*EXERCISE DATA*:
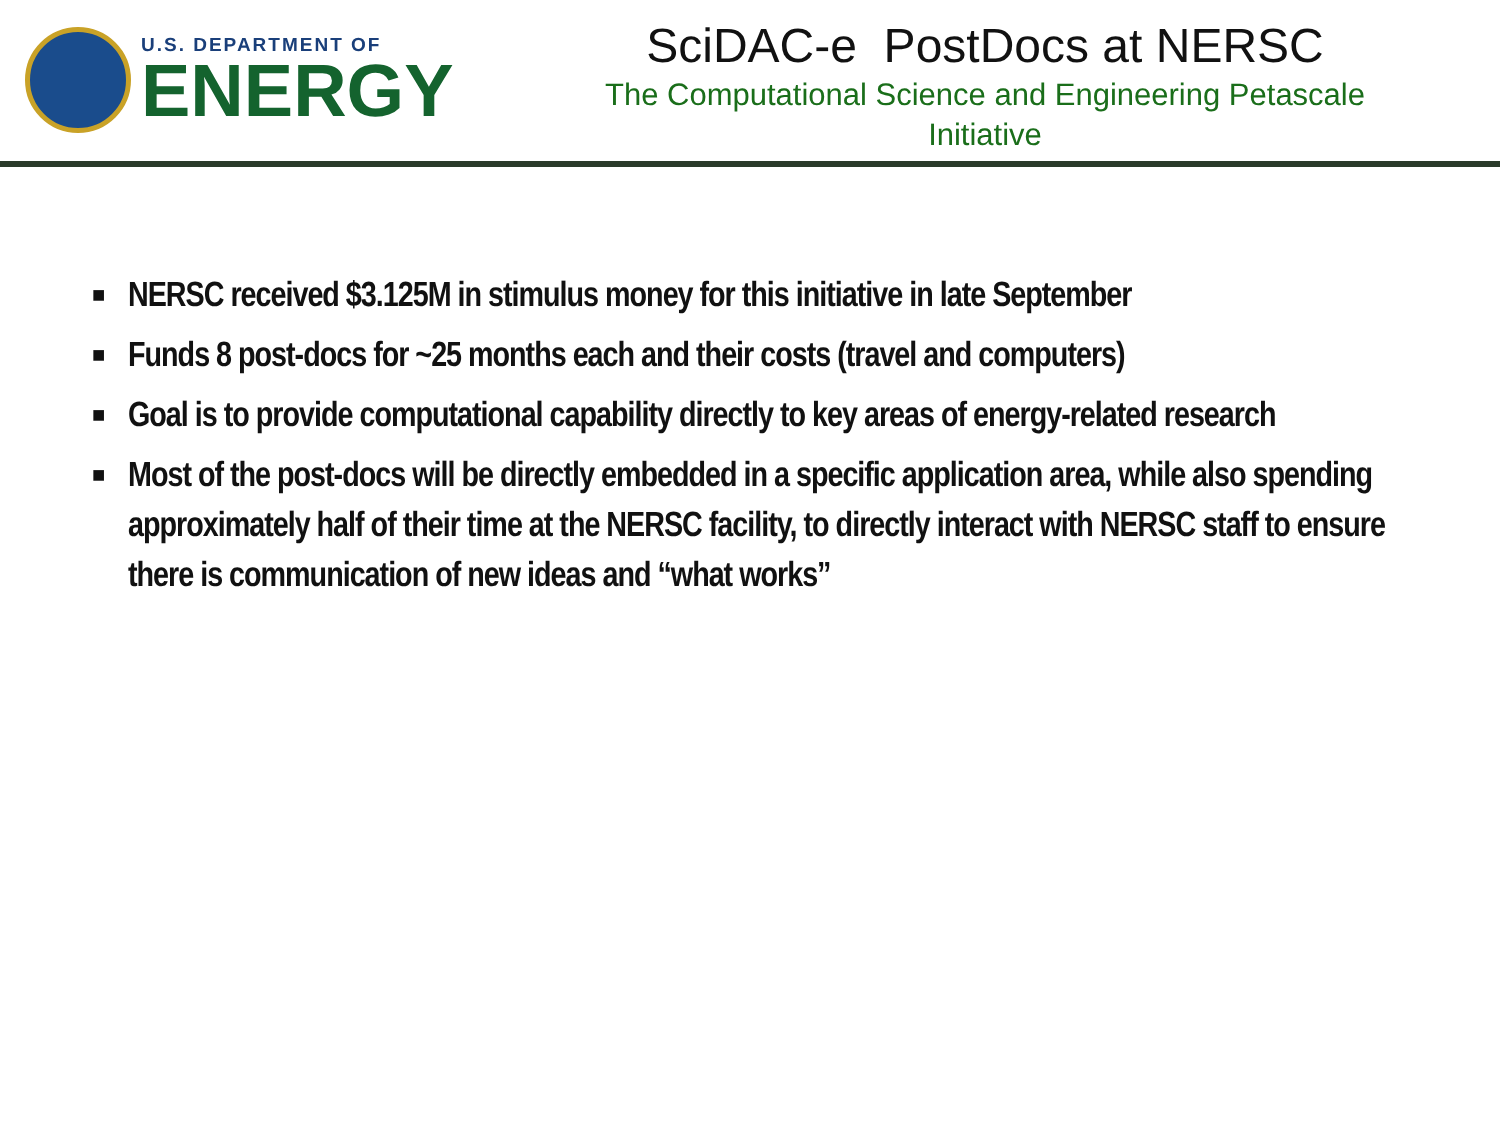U.S. DEPARTMENT OF
ENERGY
SciDAC-e PostDocs at NERSC
The Computational Science and Engineering Petascale
Initiative
■ NERSC received $3.125M in stimulus money for this initiative in late September
■ Funds 8 post-docs for ~25 months each and their costs (travel and computers)
■ Goal is to provide computational capability directly to key areas of energy-related research
■ Most of the post-docs will be directly embedded in a specific application area, while also spending approximately half of their time at the NERSC facility, to directly interact with NERSC staff to ensure there is communication of new ideas and “what works”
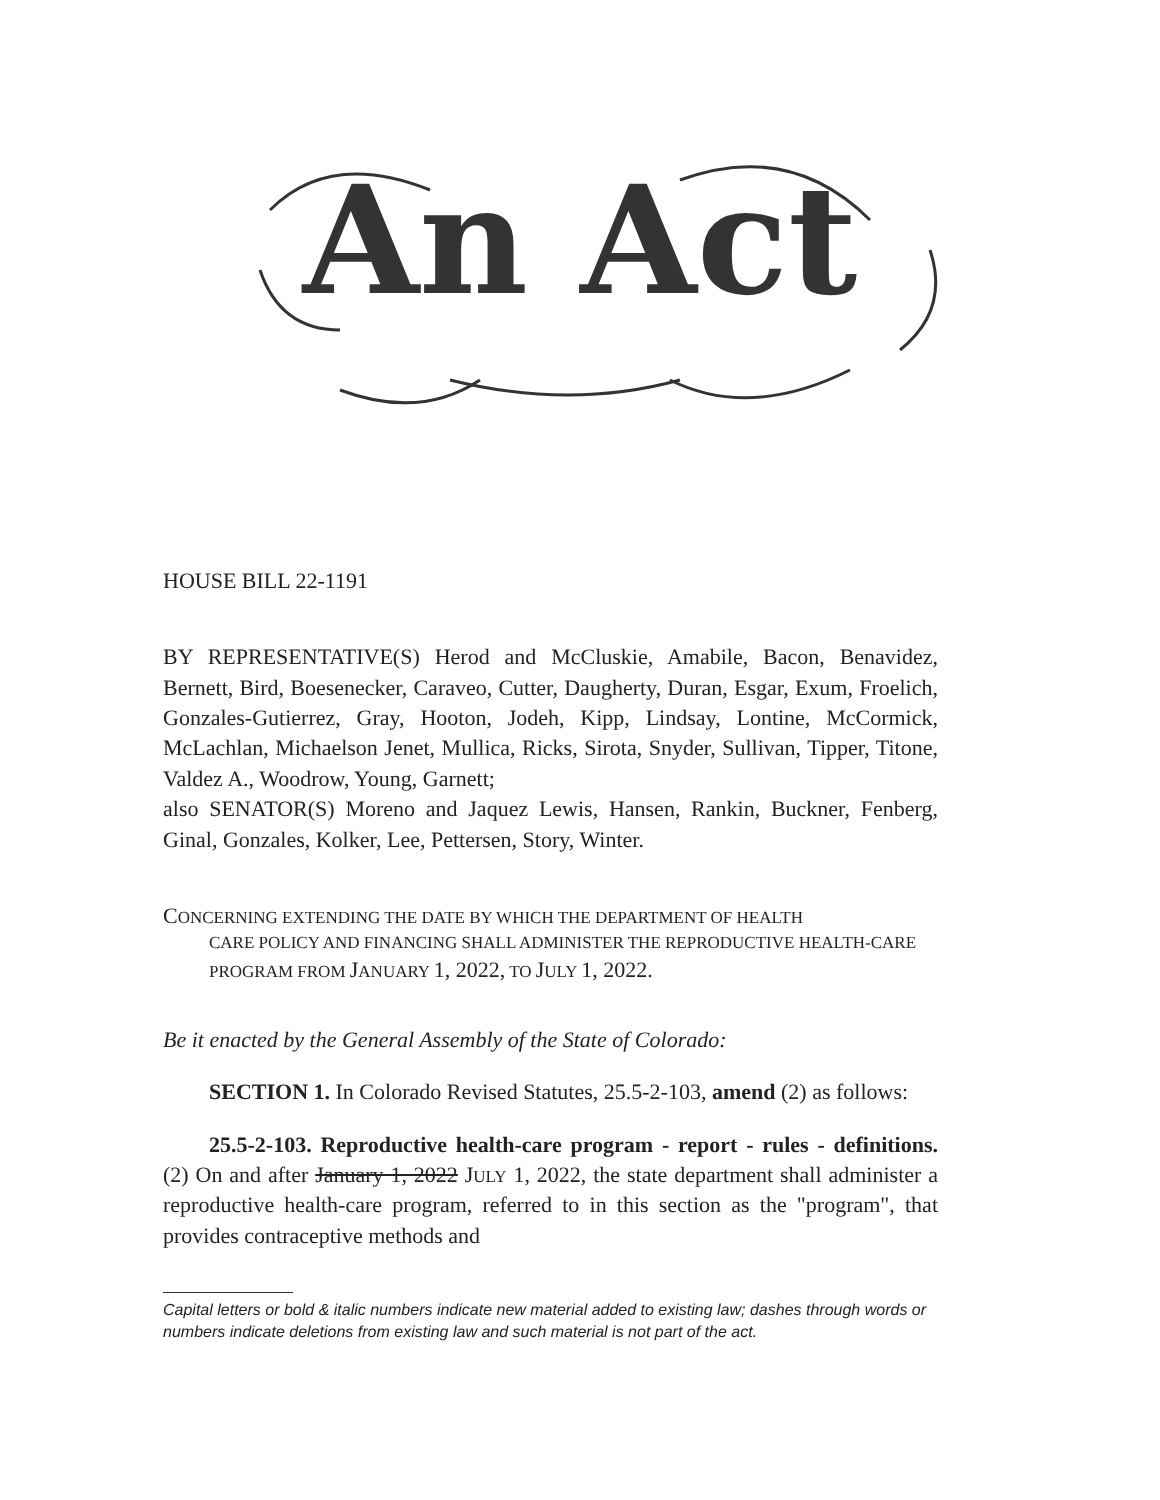An Act
HOUSE BILL 22-1191
BY REPRESENTATIVE(S) Herod and McCluskie, Amabile, Bacon, Benavidez, Bernett, Bird, Boesenecker, Caraveo, Cutter, Daugherty, Duran, Esgar, Exum, Froelich, Gonzales-Gutierrez, Gray, Hooton, Jodeh, Kipp, Lindsay, Lontine, McCormick, McLachlan, Michaelson Jenet, Mullica, Ricks, Sirota, Snyder, Sullivan, Tipper, Titone, Valdez A., Woodrow, Young, Garnett;
also SENATOR(S) Moreno and Jaquez Lewis, Hansen, Rankin, Buckner, Fenberg, Ginal, Gonzales, Kolker, Lee, Pettersen, Story, Winter.
CONCERNING EXTENDING THE DATE BY WHICH THE DEPARTMENT OF HEALTH
CARE POLICY AND FINANCING SHALL ADMINISTER THE REPRODUCTIVE HEALTH-CARE PROGRAM FROM JANUARY 1, 2022, TO JULY 1, 2022.
Be it enacted by the General Assembly of the State of Colorado:
SECTION 1. In Colorado Revised Statutes, 25.5-2-103, amend (2) as follows:
25.5-2-103. Reproductive health-care program - report - rules - definitions. (2) On and after January 1, 2022 JULY 1, 2022, the state department shall administer a reproductive health-care program, referred to in this section as the "program", that provides contraceptive methods and
Capital letters or bold & italic numbers indicate new material added to existing law; dashes through words or numbers indicate deletions from existing law and such material is not part of the act.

*ABOUT THIS TASK*: Going back over the entries above, copy word for word every line from the one that has "CARE POLICY AND" on through the one that has "SECTION 1. In".

*TASK OUTPUT*:
CARE POLICY AND FINANCING SHALL ADMINISTER THE REPRODUCTIVE HEALTH-CARE PROGRAM FROM JANUARY 1, 2022, TO JULY 1, 2022.
Be it enacted by the General Assembly of the State of Colorado:
SECTION 1. In Colorado Revised Statutes, 25.5-2-103, amend (2) as follows:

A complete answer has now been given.